The stealth C.I.A. drone that crashed deep inside Iranian territory last week was part of a stepped-up surveillance program that has frequently sent the United States’ most hard-to-detect drone into the country to map suspected nuclear sites, according to foreign officials and American experts who have been briefed on the effort.
Until this week, the high-altitude flights from bases in Afghanistan were among the most secret of many intelligence-collection efforts against Iran, and American officials refuse to discuss it. But the crash of the vehicle, which Iranian officials said occurred more than 140 miles from the border with Afghanistan, blew the program’s cover.

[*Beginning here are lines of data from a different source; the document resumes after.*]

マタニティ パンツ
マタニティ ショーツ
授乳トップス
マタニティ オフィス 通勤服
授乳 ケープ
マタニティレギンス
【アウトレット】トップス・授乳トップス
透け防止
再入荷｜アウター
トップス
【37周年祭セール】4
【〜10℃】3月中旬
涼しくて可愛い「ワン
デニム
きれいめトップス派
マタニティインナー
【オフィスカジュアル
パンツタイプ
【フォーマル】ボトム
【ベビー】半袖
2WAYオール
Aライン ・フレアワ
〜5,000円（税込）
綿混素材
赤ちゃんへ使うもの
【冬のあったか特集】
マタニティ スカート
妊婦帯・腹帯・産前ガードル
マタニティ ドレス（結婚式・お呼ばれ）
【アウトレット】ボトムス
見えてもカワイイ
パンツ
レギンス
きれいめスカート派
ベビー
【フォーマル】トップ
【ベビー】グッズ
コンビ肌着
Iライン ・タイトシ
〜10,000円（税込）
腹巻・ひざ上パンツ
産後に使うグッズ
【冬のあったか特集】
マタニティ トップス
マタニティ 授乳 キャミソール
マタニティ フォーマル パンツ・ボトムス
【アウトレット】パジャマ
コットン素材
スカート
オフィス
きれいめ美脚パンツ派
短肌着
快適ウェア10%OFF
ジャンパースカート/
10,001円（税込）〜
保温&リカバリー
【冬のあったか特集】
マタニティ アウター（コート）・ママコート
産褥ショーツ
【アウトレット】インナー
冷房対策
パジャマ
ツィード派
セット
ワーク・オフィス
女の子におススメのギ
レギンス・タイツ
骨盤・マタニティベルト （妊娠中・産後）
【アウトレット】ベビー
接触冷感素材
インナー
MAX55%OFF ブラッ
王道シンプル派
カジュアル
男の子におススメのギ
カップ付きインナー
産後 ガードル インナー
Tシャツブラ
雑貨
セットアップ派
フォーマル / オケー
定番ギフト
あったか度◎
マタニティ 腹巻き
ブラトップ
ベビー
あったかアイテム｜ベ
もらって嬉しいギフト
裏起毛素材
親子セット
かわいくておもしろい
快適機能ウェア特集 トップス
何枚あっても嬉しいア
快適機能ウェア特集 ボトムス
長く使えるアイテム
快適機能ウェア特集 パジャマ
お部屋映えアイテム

The overflights by the bat-winged RQ-170 Sentinel, built by Lockheed Martin and first glimpsed on an airfield in Kandahar, Afghanistan, in 2009, are part of an increasingly aggressive intelligence collection program aimed at Iran, current and former officials say. The urgency of the effort has been underscored by a recent public debate in Israel about whether time is running out for a military strike to slow Iran’s progress toward a nuclear weapon.
In a recent speech, President Obama’s national security adviser, Tom Donilon, hinted at secret efforts by the United States to keep watch on Iran’s nuclear program.
“We will continue to be vigilant,” Mr. Donilon said last month at the Brookings Institution. “We will work aggressively to detect any new nuclear-related efforts by Iran. We will expose them and force Iran to place them under international inspections.”